また、心理士、ソーシャルワーカー、薬剤師などと共にチーム遺伝医療を実践しており、ファーマコゲノミクス、難病支援などを通して多職種連携の重要性を学べます。

4週間コースでは主に臨床遺伝学的検査についての研修が可能です。

東京女子医科大学コース

コース責任者
山本 俊至
東京女子医科大学大学院医学研究科先端生命医科学系専攻遺伝子医学分野/
東京女子医科大学遺伝子医療センターゲノム診療科・教授

東京女子医科大学遺伝子医療センターゲノム診療科では、未診断難病からがんゲノム、周産期領域から生殖医療、そしてゲノムコピー数多型から全ゲノムシーケンスまで、つまり診療から基礎研究に至るまでシームレスに幅広い領域の遺伝学的検査・ゲノム研究に取り組んでいます。専攻医は関心のある領域の解析に直接関わることが可能で、遺伝学的検査を実施する前に行う遺伝カウンセリングから関わり、みずから解析・評価し、それを臨床に還元する過程を体験することができます。遺伝学的検査の結果を評価するには、データベースに直接アクセスして必要な情報を取捨選択するテクニックを習得することも重要です。そして、新たな知見は論文として公開することによって医学の進歩に貢献しなければなりません。このような鍛錬によって、最先端のゲノム医療を担える臨床遺伝専門医の育成を目指しています。

京都大学コース

コース責任者
小杉 眞司
京都大学大学院医学研究科
医療倫理学・遺伝医療学 教授

独立した遺伝子診療部門を日本でもっとも古くから開設している施設のひとつです。幅広く多彩な疾患、背景を持つクライエントに対するチーム医療による本格的な遺伝カウンセリングを習得することができます。

週4日勤務も選択でき、時間外手当も支給されることから経済的にも安定しています。

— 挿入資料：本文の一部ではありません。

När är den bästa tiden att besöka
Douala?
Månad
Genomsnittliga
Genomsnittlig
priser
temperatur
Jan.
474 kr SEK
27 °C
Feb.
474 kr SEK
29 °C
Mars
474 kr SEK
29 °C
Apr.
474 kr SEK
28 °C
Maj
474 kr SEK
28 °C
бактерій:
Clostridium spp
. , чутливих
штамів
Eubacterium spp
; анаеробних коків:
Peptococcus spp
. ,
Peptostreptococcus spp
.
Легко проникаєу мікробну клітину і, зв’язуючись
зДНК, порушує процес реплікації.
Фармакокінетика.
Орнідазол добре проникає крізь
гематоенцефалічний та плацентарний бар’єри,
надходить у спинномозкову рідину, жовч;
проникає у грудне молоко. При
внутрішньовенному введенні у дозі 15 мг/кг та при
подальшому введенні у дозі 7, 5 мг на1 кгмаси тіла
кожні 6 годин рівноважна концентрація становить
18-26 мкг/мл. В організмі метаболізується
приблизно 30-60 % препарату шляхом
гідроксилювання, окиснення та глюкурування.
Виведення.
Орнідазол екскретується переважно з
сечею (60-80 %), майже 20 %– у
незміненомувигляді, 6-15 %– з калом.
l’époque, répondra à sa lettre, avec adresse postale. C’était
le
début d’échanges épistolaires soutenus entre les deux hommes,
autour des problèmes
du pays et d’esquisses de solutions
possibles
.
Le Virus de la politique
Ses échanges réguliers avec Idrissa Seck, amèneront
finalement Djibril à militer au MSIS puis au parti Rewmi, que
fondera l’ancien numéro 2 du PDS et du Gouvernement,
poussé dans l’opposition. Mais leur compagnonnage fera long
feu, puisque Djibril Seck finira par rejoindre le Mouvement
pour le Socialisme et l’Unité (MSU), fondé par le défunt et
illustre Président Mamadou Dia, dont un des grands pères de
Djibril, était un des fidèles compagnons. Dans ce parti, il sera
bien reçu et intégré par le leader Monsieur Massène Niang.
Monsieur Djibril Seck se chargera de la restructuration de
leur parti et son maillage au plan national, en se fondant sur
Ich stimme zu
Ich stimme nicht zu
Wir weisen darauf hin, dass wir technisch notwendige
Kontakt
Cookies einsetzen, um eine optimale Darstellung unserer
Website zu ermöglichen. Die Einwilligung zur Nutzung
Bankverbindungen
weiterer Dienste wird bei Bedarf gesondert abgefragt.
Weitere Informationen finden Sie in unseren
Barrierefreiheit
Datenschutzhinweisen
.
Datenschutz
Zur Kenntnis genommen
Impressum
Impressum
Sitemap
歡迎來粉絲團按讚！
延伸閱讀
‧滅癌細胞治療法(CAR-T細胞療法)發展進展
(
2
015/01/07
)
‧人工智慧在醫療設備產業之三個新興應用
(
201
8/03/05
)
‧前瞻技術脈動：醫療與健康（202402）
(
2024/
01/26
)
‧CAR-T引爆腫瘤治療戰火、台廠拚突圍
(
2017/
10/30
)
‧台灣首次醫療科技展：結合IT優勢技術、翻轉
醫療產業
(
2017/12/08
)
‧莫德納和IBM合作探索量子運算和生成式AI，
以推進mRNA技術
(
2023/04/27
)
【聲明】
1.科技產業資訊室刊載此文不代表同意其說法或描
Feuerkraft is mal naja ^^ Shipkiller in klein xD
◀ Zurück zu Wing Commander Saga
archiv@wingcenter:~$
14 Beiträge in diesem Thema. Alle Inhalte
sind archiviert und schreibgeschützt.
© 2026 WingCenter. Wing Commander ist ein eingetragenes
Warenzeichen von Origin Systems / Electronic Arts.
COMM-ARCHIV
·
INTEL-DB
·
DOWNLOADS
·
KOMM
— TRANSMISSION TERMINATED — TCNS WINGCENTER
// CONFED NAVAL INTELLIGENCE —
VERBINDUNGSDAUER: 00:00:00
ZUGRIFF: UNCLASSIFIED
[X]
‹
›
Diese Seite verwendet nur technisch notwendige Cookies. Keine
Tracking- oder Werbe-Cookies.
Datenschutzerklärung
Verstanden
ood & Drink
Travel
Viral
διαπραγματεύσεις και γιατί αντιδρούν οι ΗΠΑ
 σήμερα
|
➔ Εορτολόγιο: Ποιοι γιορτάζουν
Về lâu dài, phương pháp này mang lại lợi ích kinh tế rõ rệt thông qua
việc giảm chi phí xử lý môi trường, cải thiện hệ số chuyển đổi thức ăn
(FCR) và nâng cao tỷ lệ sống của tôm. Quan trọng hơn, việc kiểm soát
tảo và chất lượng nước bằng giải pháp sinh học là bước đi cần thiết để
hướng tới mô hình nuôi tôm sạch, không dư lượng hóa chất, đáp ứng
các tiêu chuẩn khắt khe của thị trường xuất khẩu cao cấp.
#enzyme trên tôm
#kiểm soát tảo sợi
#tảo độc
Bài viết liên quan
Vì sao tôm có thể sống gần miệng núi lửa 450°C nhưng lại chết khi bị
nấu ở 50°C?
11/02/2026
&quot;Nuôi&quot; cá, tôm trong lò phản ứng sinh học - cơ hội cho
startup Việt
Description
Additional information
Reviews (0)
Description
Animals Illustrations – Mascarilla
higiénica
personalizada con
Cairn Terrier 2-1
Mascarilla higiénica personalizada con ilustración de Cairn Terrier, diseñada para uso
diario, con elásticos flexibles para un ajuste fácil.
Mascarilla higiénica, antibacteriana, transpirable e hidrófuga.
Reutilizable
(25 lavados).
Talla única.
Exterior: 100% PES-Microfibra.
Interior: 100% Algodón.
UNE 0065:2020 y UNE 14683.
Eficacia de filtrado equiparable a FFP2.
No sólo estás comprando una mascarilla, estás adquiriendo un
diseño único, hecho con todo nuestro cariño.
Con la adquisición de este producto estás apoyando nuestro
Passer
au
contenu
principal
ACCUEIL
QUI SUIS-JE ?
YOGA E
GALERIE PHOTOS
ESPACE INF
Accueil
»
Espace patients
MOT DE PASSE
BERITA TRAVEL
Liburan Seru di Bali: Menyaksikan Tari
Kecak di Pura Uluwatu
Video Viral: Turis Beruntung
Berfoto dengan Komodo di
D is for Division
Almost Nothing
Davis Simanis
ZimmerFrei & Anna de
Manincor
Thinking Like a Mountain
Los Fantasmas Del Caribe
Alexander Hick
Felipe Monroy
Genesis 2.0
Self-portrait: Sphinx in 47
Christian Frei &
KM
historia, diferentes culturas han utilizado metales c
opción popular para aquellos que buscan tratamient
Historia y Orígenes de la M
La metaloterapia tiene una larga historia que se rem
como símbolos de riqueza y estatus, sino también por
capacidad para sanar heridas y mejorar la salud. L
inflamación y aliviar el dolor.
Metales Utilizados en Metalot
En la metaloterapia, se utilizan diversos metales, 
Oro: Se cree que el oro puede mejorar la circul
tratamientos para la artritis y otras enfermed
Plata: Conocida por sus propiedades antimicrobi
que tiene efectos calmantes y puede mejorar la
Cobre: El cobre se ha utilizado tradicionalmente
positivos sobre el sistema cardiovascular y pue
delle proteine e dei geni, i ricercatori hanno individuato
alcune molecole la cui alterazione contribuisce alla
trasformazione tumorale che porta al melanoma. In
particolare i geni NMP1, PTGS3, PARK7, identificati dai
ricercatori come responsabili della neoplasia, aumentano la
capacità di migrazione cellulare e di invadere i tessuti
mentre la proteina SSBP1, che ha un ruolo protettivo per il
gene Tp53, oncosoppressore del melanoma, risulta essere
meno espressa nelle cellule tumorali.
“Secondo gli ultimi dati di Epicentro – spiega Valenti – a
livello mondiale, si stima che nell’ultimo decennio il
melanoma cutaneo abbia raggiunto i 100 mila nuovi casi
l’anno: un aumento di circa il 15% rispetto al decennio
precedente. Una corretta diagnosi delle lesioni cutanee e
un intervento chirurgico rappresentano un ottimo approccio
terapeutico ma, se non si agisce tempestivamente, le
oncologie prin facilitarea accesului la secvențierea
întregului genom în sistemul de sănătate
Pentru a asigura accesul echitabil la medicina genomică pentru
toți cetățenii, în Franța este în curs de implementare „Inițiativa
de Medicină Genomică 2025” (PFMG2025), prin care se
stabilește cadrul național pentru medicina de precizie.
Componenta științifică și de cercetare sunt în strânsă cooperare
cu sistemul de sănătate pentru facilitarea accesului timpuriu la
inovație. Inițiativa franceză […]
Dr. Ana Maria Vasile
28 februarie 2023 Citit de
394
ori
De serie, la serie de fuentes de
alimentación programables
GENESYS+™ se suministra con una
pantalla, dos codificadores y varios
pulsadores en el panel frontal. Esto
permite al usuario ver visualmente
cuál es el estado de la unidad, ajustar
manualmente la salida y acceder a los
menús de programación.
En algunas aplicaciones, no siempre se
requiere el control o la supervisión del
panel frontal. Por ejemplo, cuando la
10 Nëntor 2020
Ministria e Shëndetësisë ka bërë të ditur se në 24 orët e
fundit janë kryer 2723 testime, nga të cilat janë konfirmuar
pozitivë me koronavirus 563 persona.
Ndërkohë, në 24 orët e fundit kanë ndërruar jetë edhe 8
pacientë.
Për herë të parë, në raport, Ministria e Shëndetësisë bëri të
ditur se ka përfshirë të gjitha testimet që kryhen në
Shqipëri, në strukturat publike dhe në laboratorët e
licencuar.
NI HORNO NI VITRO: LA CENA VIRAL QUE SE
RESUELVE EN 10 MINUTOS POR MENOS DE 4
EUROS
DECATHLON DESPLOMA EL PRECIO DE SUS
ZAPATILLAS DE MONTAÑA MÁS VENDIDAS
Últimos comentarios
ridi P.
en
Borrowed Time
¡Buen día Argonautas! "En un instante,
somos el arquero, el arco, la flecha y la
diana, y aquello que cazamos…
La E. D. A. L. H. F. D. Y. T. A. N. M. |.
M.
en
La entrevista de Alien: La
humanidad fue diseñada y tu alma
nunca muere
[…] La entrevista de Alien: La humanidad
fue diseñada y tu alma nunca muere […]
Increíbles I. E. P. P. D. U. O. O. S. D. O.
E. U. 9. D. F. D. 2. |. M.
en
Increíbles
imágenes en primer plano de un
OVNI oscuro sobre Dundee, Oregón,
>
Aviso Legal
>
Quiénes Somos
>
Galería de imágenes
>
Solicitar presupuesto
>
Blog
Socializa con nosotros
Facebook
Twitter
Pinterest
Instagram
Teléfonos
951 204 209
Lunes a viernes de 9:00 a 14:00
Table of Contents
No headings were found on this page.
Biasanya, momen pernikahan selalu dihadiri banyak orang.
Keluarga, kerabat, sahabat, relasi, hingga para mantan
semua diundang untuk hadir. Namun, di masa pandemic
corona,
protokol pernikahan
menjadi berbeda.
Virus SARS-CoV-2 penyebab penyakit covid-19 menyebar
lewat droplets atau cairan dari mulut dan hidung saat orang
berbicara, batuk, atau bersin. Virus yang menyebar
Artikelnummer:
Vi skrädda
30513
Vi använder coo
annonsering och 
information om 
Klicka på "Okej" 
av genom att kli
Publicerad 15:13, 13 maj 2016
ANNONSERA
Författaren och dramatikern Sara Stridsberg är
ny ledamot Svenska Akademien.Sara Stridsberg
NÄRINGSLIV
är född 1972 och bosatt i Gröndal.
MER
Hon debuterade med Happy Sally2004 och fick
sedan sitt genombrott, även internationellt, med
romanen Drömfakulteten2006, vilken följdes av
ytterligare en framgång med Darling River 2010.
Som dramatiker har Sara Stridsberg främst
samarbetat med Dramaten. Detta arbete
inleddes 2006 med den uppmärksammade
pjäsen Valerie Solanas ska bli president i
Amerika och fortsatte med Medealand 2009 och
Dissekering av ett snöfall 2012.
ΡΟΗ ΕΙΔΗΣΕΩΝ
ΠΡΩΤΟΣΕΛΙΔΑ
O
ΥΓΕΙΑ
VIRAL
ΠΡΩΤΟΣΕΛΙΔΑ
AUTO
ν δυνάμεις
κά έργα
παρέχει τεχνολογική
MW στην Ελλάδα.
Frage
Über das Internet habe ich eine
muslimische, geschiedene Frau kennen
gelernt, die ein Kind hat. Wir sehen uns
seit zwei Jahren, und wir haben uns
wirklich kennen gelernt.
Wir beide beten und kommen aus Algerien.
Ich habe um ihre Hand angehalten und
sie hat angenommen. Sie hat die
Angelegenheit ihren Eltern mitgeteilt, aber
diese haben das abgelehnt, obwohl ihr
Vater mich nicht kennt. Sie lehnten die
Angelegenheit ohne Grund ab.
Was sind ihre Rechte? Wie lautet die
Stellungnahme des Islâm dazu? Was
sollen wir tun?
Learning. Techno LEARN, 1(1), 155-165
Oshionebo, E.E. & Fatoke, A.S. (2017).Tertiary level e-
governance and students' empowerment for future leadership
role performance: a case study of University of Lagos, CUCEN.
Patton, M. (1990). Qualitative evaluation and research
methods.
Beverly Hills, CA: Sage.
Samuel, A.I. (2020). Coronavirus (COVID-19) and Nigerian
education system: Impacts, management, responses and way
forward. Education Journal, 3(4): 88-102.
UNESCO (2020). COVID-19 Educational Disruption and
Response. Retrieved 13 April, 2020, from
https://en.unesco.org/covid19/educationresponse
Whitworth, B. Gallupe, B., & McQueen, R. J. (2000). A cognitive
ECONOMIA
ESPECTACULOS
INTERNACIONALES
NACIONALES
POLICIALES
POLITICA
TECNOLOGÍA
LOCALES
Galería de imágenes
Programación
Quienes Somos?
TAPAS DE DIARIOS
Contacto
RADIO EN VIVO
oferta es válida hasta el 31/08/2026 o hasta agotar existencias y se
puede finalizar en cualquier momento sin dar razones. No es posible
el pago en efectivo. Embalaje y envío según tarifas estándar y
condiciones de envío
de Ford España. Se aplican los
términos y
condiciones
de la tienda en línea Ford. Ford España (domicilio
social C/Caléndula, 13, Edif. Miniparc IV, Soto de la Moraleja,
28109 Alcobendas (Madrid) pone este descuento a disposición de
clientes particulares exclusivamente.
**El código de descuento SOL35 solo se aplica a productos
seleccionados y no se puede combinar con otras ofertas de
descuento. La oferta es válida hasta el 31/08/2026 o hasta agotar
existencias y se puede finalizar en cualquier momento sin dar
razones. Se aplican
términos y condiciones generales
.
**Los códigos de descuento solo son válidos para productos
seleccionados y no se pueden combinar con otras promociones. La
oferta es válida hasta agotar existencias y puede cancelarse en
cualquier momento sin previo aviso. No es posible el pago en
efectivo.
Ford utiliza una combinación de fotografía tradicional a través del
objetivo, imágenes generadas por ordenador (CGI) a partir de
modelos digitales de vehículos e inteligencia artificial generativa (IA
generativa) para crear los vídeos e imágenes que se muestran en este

診療科とのローテイションなども相談の上、可能です。

1週間コースでは、特に家族性腫瘍外来を担当していただきます。

鳥取大学コース

コース責任者
粟野 宏之
鳥取大学
研究推進機構研究基盤センター 教授/
医学部附属病院 遺伝子診療科 科長

鳥取大学では、遺伝学的検査、結果の解釈、結果告知、遺伝カウンセリングを実施しています。鳥取県から島根県の一部にわたる幅広い地域から小児・成人領域、遺伝性腫瘍、産科領域の患者/クライエントがお越しになります。

また、臨床研究で行っている全エクソームシークエンス/全ゲノム解析(WES/WGS)にも触れていただけます。

認定遺伝カウンセラー養成課程があり、大学院生もいますので、教育にも参加いただけると思います。

診療、研究、教育を通じて、遺伝医療の様々な経験を積んでいただけるものと考えています。

岡山大学コース

コース責任者
平沢 晃
岡山大学
学術研究院医歯薬学域 臨床遺伝子医療学分野 教授/
岡山大学病院 臨床遺伝子診療科 診療科長

本コースでは、臨床遺伝子診療科所属の3名の臨床遺伝専門医と4名の認定遺伝カウンセラーのもとで、充実した臨床遺伝の研修を受けることができます。院内には、さらに10名の臨床遺伝専門医が様々な診療科に在籍しており(小児科、小児神経科、脳神経内科、産婦人科、耳鼻咽喉科、消化器外科など)、新生児から高齢者まで疾患を問わず遺伝医療を提供しており、経験豊富なスタッフのもとで多様な臨床経験を積むことができます。

当大学はがんゲノム医療中核拠点病院であり、毎週のエキスパートパネル、院内外の人材育成を行っています。また、全51施設(2024年10月時点)が参加する中央西日本遺伝性腫瘍コホート研究を行っており、これらの取り組みも通じて、最新のがんゲノム医療に関する知見を学ぶことができます。さらに、当大学は大学病院内にとどまらず、地域医療機関における遺伝医療体制の構築にも力を入れており、地域との連携を重視した実践的な学びを提供しています。

現在、臨床遺伝専門医を目指して研修を行っている医師は、院内外合わせて28名(内科:19名、外科:9名. 2024年10月時点)おり、NGSD専攻医やインテンシブコースの受講者は、様々な分野での人材交流を通じて、より深い臨床遺伝の知識と技術を習得できます。

その他、学びの機会の一つとして「岡山臨床遺伝カンファレンス(約7回/年)」と「せとうち臨床遺伝研究会(1回/年)」を定期開催しています。これらは、様々な領域の専門家を講師として招聘し開催しており、これらを間近で聴講できる機会は貴重な経験になります。また、「せとうち臨床遺伝研究会(1回/年)」は聴講のみならず、発表の機会にもなっています。